I checked on the cantaloupes frequently, out of curiosity, but I didn't assist them in any way.  On a couple of the most scorching days, the leaves started to wilt and I thought maybe I'd have to water the plants eventually.  But then we'd get a tiny little 15-minute shower of rain, and because the plants were growing in such deep, organically-rich soil, that tiny amount of moisture was enough.

Today, officially, the zero-effort gardening experiment became a success.  I harvested the first cantaloupe (officially named:  "The Mighty Pigaloupe"!) this afternoon, without having done a single bit of work to make it grow.

The Mighty Pigaloupe weighed 10 lbs. 2 oz. and had a circumference of 27 inches.  I looked it up:  the average size of a cantaloupe is 4-9 lbs. so this really is a whopper!  It was nearly as big as the full-sized dinner plate I set it on. 

There are many, many more cantaloupes out in the paddock, at various stages of growth.  The vines are still growing, still flowering.  We're going to have all the cantaloupes we can possibly eat, plus plenty to share with our industrious, seed-planting pigs.

I'm one of those odd people who loves living on a farm, loves working with the livestock, but does not particularly love gardening.  I like the CONCEPT of gardening, I like the results.  But the endless digging and weeding and fighting pests I find mind-numbing and tedious.  By nature, I'm much more of a hunter-gatherer.  I'd love to wander, foraging food from plants I didn't slave over all summer.

So this whole cantaloupe experience got me to thinking:  How can I adapt this low-input idea so that I can have as many wonderful, home-grown veggies as possible, with very little effort?

If I do a similar thing with the sheep and the pigs over the winter and early spring, I could easily plant the whole paddock with the big-seeded, sprawling type of veggies.  Squash, melons, pumpkins, zucchinis, cucumbers, beans, tomatoes, peas, corn...  seems like those might all be vigorous, large plants that could outgrow the weeds and thrive in that rich soil. 

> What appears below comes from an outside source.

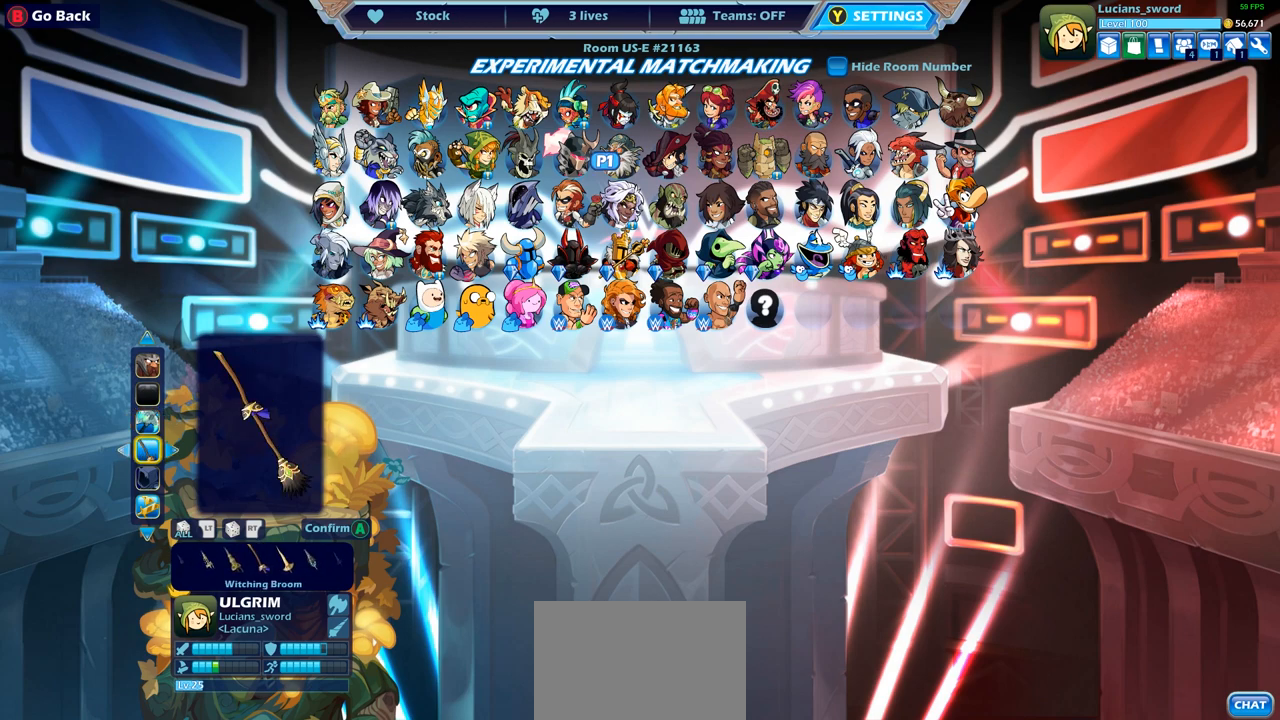
{"buttons": [], "left_stick": "center", "right_stick": "center", "events": [[50, "DPAD_LEFT", "down"], [133, "DPAD_LEFT", "up"]]}
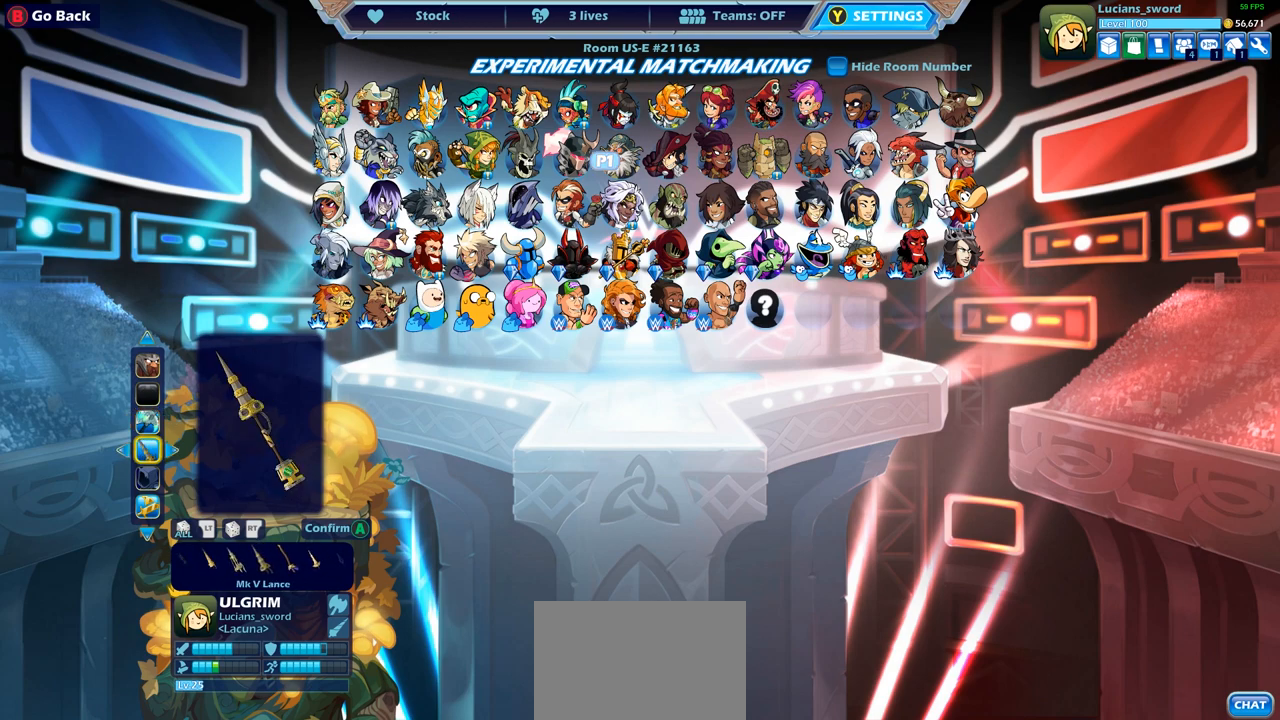
{"buttons": [], "left_stick": "center", "right_stick": "center", "events": []}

I'm planning to plant a regular garden too, but now I want to incorporate some of these ideas into how I build that garden as well.

I've got a long time to plan before next planting season.  In the meantime, I'd love to hear any of your ideas and hints for low-effort gardening!

Countdown to Piglets

There are only three weeks left until we are expecting our first piglets to be born.  Cerridwen is due sometime around August 27.

What date do you think the piggies will be born?  How many do you think there will be?  (Guinea hogs can have anywhere from 1-14 in a litter, with 6 being average.)

Here's what Cerridwen looks like today:

And here's Magick, the proud papa-to-be:

Wednesday, August 4, 2010

Pretty Chickens

I just did a photo shoot with the chickens, trying to get some better pictures for my website.  I wanted more closeups of the pretty colors and textures of their feathers and faces.  Enjoy!